Chris Packham’s manifesto for wildlife won’t work without a radical new plan for agriculture, says Michael Bunney

Will the 200 ways to save British wildlife (Chris Packham, 19 September) really make a difference? Having spent my working career in agriculture, as both a field adviser and in Whitehall, and having also chaired one of the Wildlife Trusts, I struggle as to how we can make a significant difference.

The systems and technologies that we (society as a whole) have developed over the last 70 years are well embedded and were initiated by the 1947 Agriculture Act, and have resulted in the wildlife losses referred to in the article. All the ideas and policies being put forward now are almost literally tinkering around the edges and often antagonise those trying to make a living from farming. We depend on them for much of our food, and they also have the most impact on those green spaces we need for healthy living. This may become even harder after Brexit. With around 70% of land under these farming systems we need a much more radical and constructive approach to solving the issue collectively.

So how do we change those systems and what technologies and innovations do we need to reverse the process? In the farming context we need new collaborative partnerships between all involved in agriculture and food supply along with the many professional and voluntary specialists associated with wildlife conservation and the underpinning biological sciences.

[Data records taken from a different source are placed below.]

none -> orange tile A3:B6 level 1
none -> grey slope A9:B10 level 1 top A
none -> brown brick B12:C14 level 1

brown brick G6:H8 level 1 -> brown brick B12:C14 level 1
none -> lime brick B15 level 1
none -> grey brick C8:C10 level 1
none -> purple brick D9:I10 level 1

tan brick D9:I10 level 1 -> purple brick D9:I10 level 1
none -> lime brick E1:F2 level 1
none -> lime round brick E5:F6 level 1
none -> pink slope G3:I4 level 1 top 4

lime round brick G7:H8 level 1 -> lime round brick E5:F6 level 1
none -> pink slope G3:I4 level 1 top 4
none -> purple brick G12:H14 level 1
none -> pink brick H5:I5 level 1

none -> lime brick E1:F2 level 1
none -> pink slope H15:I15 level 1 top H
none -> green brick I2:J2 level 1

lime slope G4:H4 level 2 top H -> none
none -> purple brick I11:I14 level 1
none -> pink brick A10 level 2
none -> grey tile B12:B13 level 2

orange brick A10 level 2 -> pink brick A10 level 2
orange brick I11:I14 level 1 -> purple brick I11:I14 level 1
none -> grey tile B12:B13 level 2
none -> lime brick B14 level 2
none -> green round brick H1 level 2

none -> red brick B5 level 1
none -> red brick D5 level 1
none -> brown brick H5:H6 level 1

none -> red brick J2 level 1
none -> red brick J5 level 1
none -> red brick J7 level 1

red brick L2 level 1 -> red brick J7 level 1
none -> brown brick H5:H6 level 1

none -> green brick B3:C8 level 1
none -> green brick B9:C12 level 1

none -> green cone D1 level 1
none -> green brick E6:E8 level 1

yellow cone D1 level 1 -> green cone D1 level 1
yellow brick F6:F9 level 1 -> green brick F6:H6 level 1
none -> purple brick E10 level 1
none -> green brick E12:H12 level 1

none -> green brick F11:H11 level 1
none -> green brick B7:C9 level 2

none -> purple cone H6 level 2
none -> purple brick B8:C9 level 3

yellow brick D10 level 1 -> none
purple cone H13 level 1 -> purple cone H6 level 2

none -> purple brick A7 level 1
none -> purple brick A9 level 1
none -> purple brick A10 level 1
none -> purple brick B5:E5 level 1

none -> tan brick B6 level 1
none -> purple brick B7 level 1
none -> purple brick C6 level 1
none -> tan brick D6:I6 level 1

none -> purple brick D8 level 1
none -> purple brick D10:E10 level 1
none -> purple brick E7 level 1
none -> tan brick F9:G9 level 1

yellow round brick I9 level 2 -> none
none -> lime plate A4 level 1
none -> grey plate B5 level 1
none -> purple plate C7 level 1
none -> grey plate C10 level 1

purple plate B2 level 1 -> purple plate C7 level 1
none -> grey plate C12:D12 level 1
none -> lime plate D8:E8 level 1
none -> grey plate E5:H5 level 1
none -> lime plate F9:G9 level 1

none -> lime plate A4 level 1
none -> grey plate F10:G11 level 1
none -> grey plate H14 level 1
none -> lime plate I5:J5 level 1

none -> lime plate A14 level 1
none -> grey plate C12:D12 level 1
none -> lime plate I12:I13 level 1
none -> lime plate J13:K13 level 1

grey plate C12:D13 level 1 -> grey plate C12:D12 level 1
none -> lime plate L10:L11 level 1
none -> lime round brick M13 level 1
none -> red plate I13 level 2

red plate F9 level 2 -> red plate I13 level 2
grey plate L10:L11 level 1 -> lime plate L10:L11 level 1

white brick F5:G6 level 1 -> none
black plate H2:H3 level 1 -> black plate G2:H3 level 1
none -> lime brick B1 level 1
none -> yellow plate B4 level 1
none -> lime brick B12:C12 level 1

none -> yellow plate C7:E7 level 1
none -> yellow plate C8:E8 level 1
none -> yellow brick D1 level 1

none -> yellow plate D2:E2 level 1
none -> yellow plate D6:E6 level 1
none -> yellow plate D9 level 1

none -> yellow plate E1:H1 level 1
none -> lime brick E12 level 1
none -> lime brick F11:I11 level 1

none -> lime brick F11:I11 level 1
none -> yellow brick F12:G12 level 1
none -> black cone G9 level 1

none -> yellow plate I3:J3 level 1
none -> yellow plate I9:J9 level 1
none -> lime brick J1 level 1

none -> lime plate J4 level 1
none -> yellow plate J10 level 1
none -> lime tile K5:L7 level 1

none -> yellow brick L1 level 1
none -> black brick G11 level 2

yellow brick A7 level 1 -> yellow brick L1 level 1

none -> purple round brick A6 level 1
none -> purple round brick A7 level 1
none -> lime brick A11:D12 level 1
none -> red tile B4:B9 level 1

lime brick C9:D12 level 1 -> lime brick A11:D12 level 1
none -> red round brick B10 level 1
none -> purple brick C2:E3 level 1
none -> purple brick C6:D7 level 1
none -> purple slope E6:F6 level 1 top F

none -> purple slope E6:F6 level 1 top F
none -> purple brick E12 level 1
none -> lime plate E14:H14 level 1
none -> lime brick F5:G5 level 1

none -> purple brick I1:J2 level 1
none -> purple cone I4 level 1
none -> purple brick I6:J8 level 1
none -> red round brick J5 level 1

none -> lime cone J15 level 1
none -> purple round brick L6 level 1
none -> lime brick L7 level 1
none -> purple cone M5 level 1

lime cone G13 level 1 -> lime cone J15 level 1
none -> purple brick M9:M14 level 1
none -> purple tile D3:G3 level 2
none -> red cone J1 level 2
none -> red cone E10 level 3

These need to come up with revised versions of what the last 70 years have produced.

The good news is that there are already many ideas and practices now being developed on farms and in research centres that can supply food profitably, and still continue to provide the healthy food and environments we all need.

But we must help to expand this work rapidly; to change attitudes and lifestyles; and above all to persuade our politicians that this is a vital public good that requires pump-priming funding – just as the 1947 act boosted food production after the last world war. The recently published agriculture bill looks a very weak version of that.